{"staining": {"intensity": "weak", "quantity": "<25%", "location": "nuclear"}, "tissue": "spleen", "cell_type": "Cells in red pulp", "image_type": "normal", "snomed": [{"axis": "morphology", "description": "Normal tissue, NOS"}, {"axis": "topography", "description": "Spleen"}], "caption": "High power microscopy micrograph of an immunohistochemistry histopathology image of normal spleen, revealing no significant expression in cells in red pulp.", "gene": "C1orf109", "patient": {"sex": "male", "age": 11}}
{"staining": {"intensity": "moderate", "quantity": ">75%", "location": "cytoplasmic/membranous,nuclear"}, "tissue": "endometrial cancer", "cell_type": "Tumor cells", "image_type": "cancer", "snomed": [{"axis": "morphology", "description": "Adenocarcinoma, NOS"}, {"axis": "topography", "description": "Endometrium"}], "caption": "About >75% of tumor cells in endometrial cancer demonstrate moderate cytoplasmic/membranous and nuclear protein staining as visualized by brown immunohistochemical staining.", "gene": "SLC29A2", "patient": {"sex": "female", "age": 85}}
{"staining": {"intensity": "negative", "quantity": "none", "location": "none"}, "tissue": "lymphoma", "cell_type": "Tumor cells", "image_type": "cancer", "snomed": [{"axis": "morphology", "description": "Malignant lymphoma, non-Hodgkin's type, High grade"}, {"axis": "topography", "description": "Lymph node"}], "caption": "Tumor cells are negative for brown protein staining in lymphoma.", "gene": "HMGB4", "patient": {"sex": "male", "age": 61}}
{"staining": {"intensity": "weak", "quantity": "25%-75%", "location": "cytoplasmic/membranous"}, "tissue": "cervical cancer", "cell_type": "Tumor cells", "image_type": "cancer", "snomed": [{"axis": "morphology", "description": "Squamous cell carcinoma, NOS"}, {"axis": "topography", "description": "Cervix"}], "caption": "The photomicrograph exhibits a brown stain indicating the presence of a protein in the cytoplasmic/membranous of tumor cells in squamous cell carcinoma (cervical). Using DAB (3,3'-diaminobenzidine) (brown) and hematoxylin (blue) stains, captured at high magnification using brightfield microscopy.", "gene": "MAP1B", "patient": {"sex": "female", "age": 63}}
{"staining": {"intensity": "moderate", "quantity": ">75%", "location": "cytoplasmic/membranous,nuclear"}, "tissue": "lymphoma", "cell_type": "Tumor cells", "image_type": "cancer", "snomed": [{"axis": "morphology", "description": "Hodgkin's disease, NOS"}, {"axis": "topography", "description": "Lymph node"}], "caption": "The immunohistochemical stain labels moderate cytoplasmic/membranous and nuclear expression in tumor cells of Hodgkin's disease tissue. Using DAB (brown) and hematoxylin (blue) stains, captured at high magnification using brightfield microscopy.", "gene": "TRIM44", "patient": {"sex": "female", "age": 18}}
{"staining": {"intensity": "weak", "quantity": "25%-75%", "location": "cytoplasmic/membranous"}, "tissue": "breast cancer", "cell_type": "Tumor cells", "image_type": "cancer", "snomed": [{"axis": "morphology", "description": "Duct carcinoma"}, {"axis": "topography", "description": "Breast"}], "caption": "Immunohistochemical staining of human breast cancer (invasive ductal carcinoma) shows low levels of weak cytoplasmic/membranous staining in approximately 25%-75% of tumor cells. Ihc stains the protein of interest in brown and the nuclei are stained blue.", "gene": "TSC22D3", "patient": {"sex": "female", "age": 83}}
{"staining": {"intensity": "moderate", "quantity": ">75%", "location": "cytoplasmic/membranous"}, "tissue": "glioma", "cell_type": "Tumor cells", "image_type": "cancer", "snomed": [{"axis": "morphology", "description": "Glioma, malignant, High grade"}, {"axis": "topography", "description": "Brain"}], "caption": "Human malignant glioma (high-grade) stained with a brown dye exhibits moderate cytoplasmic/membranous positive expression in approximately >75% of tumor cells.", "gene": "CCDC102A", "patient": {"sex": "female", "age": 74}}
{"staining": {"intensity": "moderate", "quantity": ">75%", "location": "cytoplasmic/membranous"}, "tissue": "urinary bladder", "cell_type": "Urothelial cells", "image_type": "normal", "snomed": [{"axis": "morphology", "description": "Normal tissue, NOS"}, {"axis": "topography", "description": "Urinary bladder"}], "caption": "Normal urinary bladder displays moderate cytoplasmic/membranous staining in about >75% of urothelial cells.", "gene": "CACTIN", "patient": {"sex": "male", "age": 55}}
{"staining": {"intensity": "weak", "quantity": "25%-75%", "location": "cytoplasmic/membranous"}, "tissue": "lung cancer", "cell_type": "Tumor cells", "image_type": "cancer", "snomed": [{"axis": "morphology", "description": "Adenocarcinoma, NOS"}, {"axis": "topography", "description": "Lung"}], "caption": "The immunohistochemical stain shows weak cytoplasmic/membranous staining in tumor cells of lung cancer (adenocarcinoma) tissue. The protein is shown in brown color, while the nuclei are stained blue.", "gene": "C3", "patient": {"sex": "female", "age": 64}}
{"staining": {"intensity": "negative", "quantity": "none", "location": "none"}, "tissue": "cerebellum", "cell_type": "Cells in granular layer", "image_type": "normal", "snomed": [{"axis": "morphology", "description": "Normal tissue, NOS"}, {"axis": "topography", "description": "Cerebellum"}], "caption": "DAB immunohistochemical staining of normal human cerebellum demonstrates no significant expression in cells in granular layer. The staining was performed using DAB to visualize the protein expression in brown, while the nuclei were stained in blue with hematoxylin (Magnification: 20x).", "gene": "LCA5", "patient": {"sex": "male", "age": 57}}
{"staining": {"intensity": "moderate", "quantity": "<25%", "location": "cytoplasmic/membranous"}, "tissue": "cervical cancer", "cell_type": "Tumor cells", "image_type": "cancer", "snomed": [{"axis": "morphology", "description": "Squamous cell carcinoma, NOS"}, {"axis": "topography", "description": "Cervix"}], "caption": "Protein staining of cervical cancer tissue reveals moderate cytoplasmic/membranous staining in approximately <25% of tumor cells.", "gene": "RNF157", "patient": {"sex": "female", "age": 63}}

□ □ □ □ □

Task prompt>
Go through the data above and transcribe every entry exactly.

Result of this task>
{"staining": {"intensity": "weak", "quantity": "<25%", "location": "nuclear"}, "tissue": "spleen", "cell_type": "Cells in red pulp", "image_type": "normal", "snomed": [{"axis": "morphology", "description": "Normal tissue, NOS"}, {"axis": "topography", "description": "Spleen"}], "caption": "High power microscopy micrograph of an immunohistochemistry histopathology image of normal spleen, revealing no significant expression in cells in red pulp.", "gene": "C1orf109", "patient": {"sex": "male", "age": 11}}
{"staining": {"intensity": "moderate", "quantity": ">75%", "location": "cytoplasmic/membranous,nuclear"}, "tissue": "endometrial cancer", "cell_type": "Tumor cells", "image_type": "cancer", "snomed": [{"axis": "morphology", "description": "Adenocarcinoma, NOS"}, {"axis": "topography", "description": "Endometrium"}], "caption": "About >75% of tumor cells in endometrial cancer demonstrate moderate cytoplasmic/membranous and nuclear protein staining as visualized by brown immunohistochemical staining.", "gene": "SLC29A2", "patient": {"sex": "female", "age": 85}}
{"staining": {"intensity": "negative", "quantity": "none", "location": "none"}, "tissue": "lymphoma", "cell_type": "Tumor cells", "image_type": "cancer", "snomed": [{"axis": "morphology", "description": "Malignant lymphoma, non-Hodgkin's type, High grade"}, {"axis": "topography", "description": "Lymph node"}], "caption": "Tumor cells are negative for brown protein staining in lymphoma.", "gene": "HMGB4", "patient": {"sex": "male", "age": 61}}
{"staining": {"intensity": "weak", "quantity": "25%-75%", "location": "cytoplasmic/membranous"}, "tissue": "cervical cancer", "cell_type": "Tumor cells", "image_type": "cancer", "snomed": [{"axis": "morphology", "description": "Squamous cell carcinoma, NOS"}, {"axis": "topography", "description": "Cervix"}], "caption": "The photomicrograph exhibits a brown stain indicating the presence of a protein in the cytoplasmic/membranous of tumor cells in squamous cell carcinoma (cervical). Using DAB (3,3'-diaminobenzidine) (brown) and hematoxylin (blue) stains, captured at high magnification using brightfield microscopy.", "gene": "MAP1B", "patient": {"sex": "female", "age": 63}}
{"staining": {"intensity": "moderate", "quantity": ">75%", "location": "cytoplasmic/membranous,nuclear"}, "tissue": "lymphoma", "cell_type": "Tumor cells", "image_type": "cancer", "snomed": [{"axis": "morphology", "description": "Hodgkin's disease, NOS"}, {"axis": "topography", "description": "Lymph node"}], "caption": "The immunohistochemical stain labels moderate cytoplasmic/membranous and nuclear expression in tumor cells of Hodgkin's disease tissue. Using DAB (brown) and hematoxylin (blue) stains, captured at high magnification using brightfield microscopy.", "gene": "TRIM44", "patient": {"sex": "female", "age": 18}}
{"staining": {"intensity": "weak", "quantity": "25%-75%", "location": "cytoplasmic/membranous"}, "tissue": "breast cancer", "cell_type": "Tumor cells", "image_type": "cancer", "snomed": [{"axis": "morphology", "description": "Duct carcinoma"}, {"axis": "topography", "description": "Breast"}], "caption": "Immunohistochemical staining of human breast cancer (invasive ductal carcinoma) shows low levels of weak cytoplasmic/membranous staining in approximately 25%-75% of tumor cells. Ihc stains the protein of interest in brown and the nuclei are stained blue.", "gene": "TSC22D3", "patient": {"sex": "female", "age": 83}}
{"staining": {"intensity": "moderate", "quantity": ">75%", "location": "cytoplasmic/membranous"}, "tissue": "glioma", "cell_type": "Tumor cells", "image_type": "cancer", "snomed": [{"axis": "morphology", "description": "Glioma, malignant, High grade"}, {"axis": "topography", "description": "Brain"}], "caption": "Human malignant glioma (high-grade) stained with a brown dye exhibits moderate cytoplasmic/membranous positive expression in approximately >75% of tumor cells.", "gene": "CCDC102A", "patient": {"sex": "female", "age": 74}}
{"staining": {"intensity": "moderate", "quantity": ">75%", "location": "cytoplasmic/membranous"}, "tissue": "urinary bladder", "cell_type": "Urothelial cells", "image_type": "normal", "snomed": [{"axis": "morphology", "description": "Normal tissue, NOS"}, {"axis": "topography", "description": "Urinary bladder"}], "caption": "Normal urinary bladder displays moderate cytoplasmic/membranous staining in about >75% of urothelial cells.", "gene": "CACTIN", "patient": {"sex": "male", "age": 55}}
{"staining": {"intensity": "weak", "quantity": "25%-75%", "location": "cytoplasmic/membranous"}, "tissue": "lung cancer", "cell_type": "Tumor cells", "image_type": "cancer", "snomed": [{"axis": "morphology", "description": "Adenocarcinoma, NOS"}, {"axis": "topography", "description": "Lung"}], "caption": "The immunohistochemical stain shows weak cytoplasmic/membranous staining in tumor cells of lung cancer (adenocarcinoma) tissue. The protein is shown in brown color, while the nuclei are stained blue.", "gene": "C3", "patient": {"sex": "female", "age": 64}}
{"staining": {"intensity": "negative", "quantity": "none", "location": "none"}, "tissue": "cerebellum", "cell_type": "Cells in granular layer", "image_type": "normal", "snomed": [{"axis": "morphology", "description": "Normal tissue, NOS"}, {"axis": "topography", "description": "Cerebellum"}], "caption": "DAB immunohistochemical staining of normal human cerebellum demonstrates no significant expression in cells in granular layer. The staining was performed using DAB to visualize the protein expression in brown, while the nuclei were stained in blue with hematoxylin (Magnification: 20x).", "gene": "LCA5", "patient": {"sex": "male", "age": 57}}
{"staining": {"intensity": "moderate", "quantity": "<25%", "location": "cytoplasmic/membranous"}, "tissue": "cervical cancer", "cell_type": "Tumor cells", "image_type": "cancer", "snomed": [{"axis": "morphology", "description": "Squamous cell carcinoma, NOS"}, {"axis": "topography", "description": "Cervix"}], "caption": "Protein staining of cervical cancer tissue reveals moderate cytoplasmic/membranous staining in approximately <25% of tumor cells.", "gene": "RNF157", "patient": {"sex": "female", "age": 63}}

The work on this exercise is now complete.